-- Document section --
Neutropenia is an abnormal decrease in white blood cells most often resulting from a viral infection or exposure to certain drugs or chemicals. According to the Neutropenia Support Association, up to one third of patients who receive chemotherapy become neutropenic. The most common side effect of neutropenia is high fever. Patients whose body temperature rises above 101.5 degrees Fahrenheit while undergoing chemotherapy are encouraged to contact their physicians immediately to avoid potentially life-threatening effects of neutropenia.
How Can Breast Cancer Patients Get Neutropenia?

-- Work request A --
In the neutropenia text, what share of patients receiving chemotherapy become neutropenic, according to the Neutropenia Support Association?
-- Work request B --
In the neutropenia text, give the passage between "Neutropenia is an" and "Patients Get Neutropenia?", inclusive, swapping "chemotherapy" for "cancer treatment".
-- Work request C --
Please carry on the neutropenia text from the point where it ends.

-- Provided material --
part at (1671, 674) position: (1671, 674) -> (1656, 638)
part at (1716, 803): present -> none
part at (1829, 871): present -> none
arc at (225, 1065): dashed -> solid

-- Response area A --
Up to one third

-- Response area B --
Neutropenia is an abnormal decrease in white blood cells most often resulting from a viral infection or exposure to certain drugs or chemicals. According to the Neutropenia Support Association, up to one third of patients who receive cancer treatment become neutropenic. The most common side effect of neutropenia is high fever. Patients whose body temperature rises above 101.5 degrees Fahrenheit while undergoing cancer treatment are encouraged to contact their physicians immediately to avoid potentially life-threatening effects of neutropenia.
How Can Breast Cancer Patients Get Neutropenia?

-- Response area C --
For many breast cancer patients, chemotherapy is administered with or without breast surgery or other treatments to kill cancerous cells. Because chemotherapy is a systemic treatment, the drugs travel throughout the body to target cancer cells that may have spread past the breast. The human body is made up of red and white blood cells. Red blood cells carry oxygen to the lungs and different parts of the body while white blood cells protect the body from infection. Neutrophils, one common group of white blood cell produced in the bone marrow, divide and multiply quickly just like cancer cells. Since chemotherapy drugs aim for cancer cells with a high rate of reproduction, many of these neutrophils are also destroyed during treatment, resulting in neutropenia. Neutropenia is defined as a sharp reduction of neutrophils.